While reading this novel, one part really stood out for me. On page 112, after Elie’s father had died, Elie “did not weep, and it pained me that I could not weep. But I was out of tears. And deep inside me, if I could have searched the recesses of my feeble conscience, I might have found something like: Free at last!”
Throughout the majority of the novel, both the son and father worked so hard and did their best to stay together. Elie constantly felt nervous about separating from his father and both felt relief when they were reunited. The two characters had a close bond as they only had one another in the concentration camps. But at the death of the father, Elie’s response to it is the exact opposite of what Elie from the beginning of the story would have expressed. He was glad that his father died because now he could just take care of himself. Elie ended up only thinking of himself and becoming like the pastor’s son, who was mentioned earlier in the novel and seemed to ditch his father behind, the exact type of selfish portrayal that Elie did not want to portray.
The author, Elie Wiesel, seems to be arguing that humans naturally are incredibly selfish beings. They may mask it with morals, laws, development of importance of relations and such forth. However, once those exact things are taken away, human become desperate and when they become desperate, only their world starts to matter.
This side of humanity cannot be denied. It is such a part of us, our sole desire to live. Our selfish desire to live, even if it means stepping down on others or even killing them. In short, Elie argues that humans… are just simply selfish.
There is a mindset imprinted in everyone’s mind that in the end, only oneself matters. To fulfill one’s own needs is the means of survival. Morals cannot place bread in your belly. Laws cannot quench your thirst. Relationships cannot dispel the presence of death when they are in the same situation. The thought “Why should I help another when I myself is barely alive?” consumes the mind that it becomes the truth.

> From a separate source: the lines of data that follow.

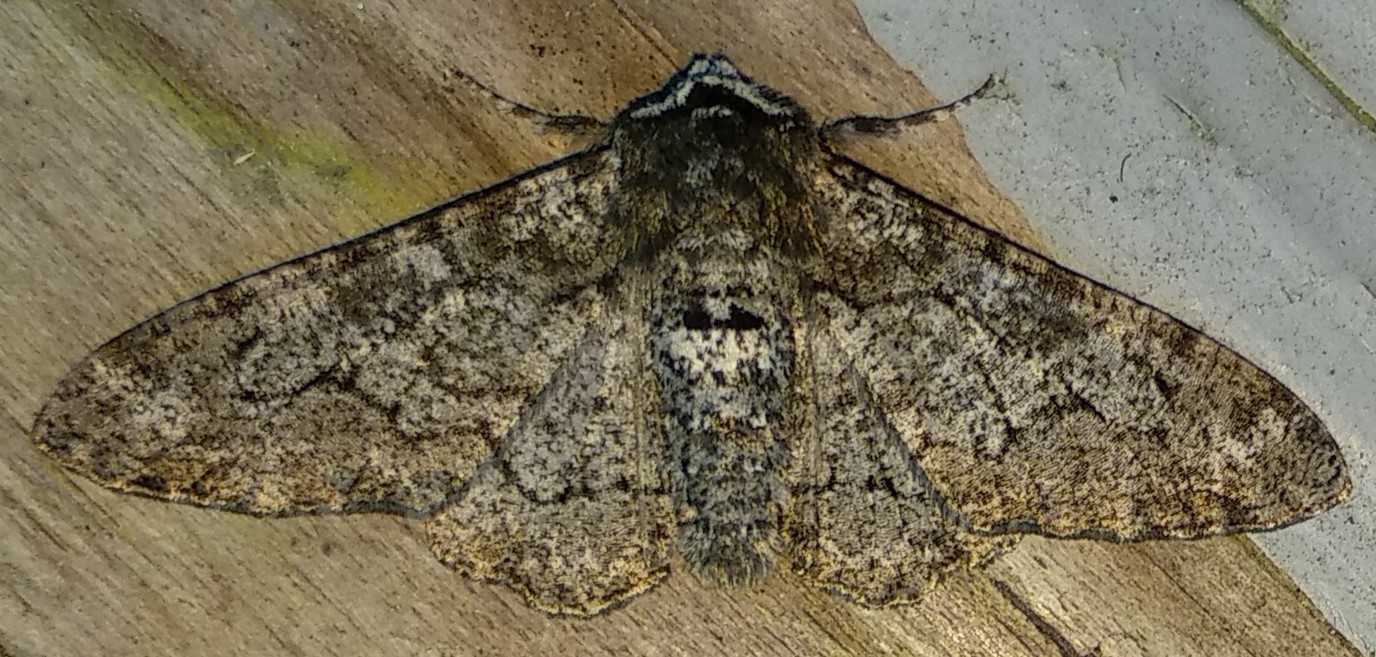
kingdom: Animalia
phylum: Arthropoda
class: Insecta
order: Lepidoptera
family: Geometridae
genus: Biston
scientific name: Biston betularia
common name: Peppered moth
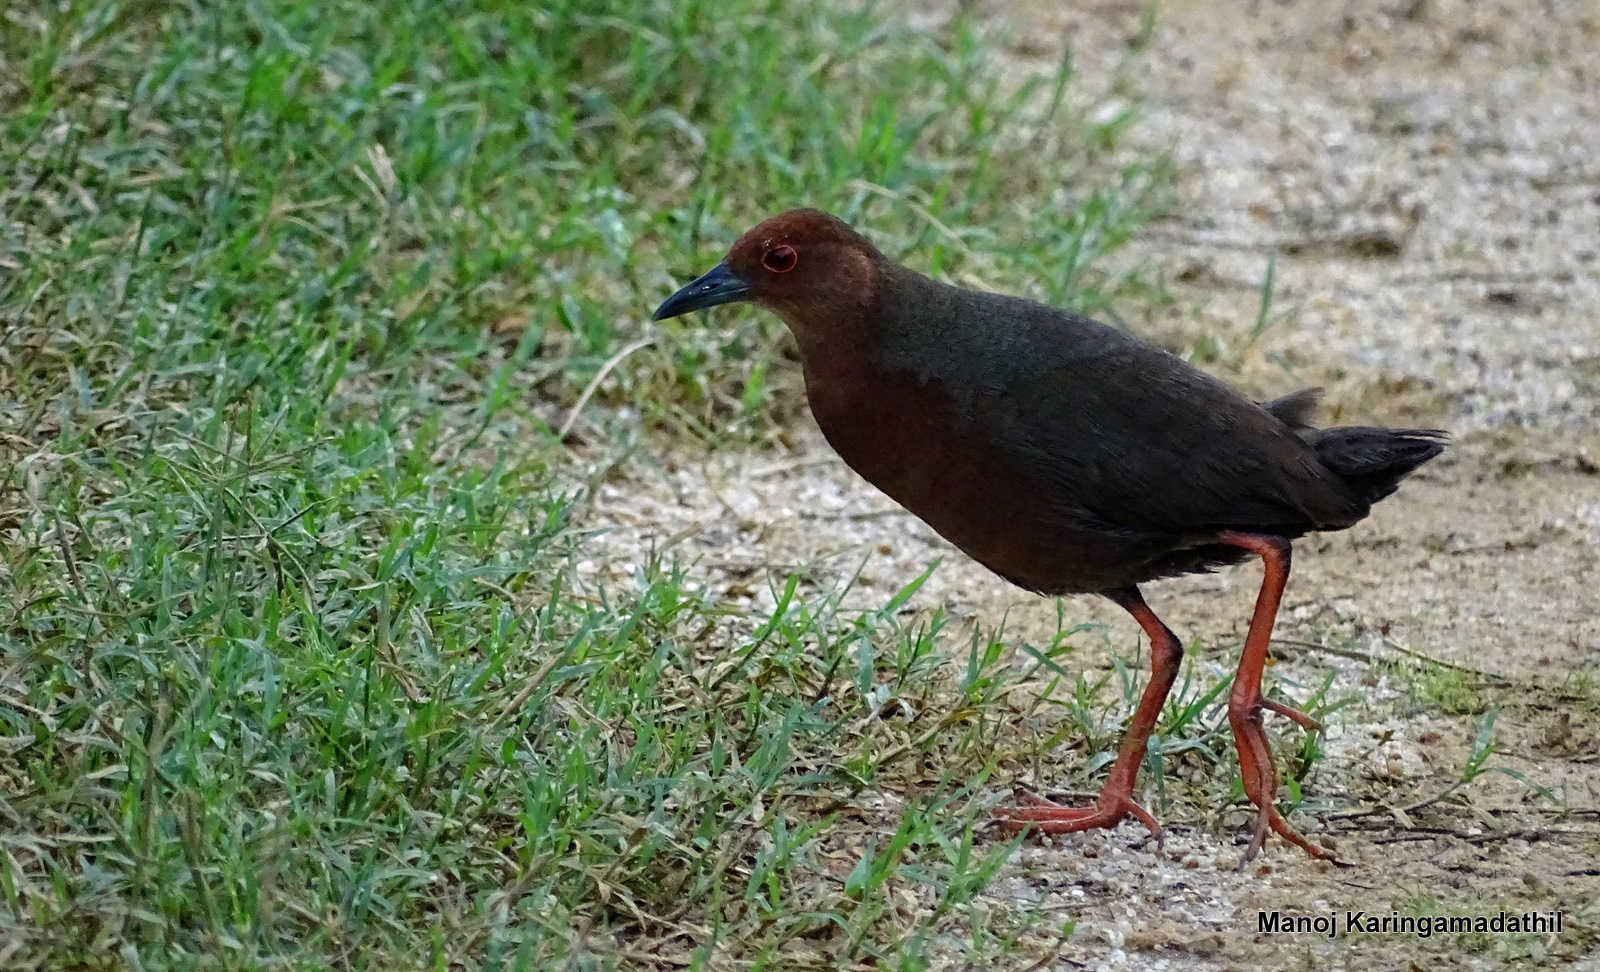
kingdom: Animalia
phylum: Chordata
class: Aves
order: Gruiformes
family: Rallidae
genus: Porzana
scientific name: Porzana fusca
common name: Ruddy-breasted crake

This is was the truth of Elie when he was placed in extreme conditions. This was simply the truth of humanity. Humans are selfish. This side of mankind will never disappear and the author strongly argues this point through the portrayals of human actions that appear in the novel. He argues against the illusions of a “good citizen” or a “good person”. No one can be good. Not when such a dark side lurks within them that will never disappear.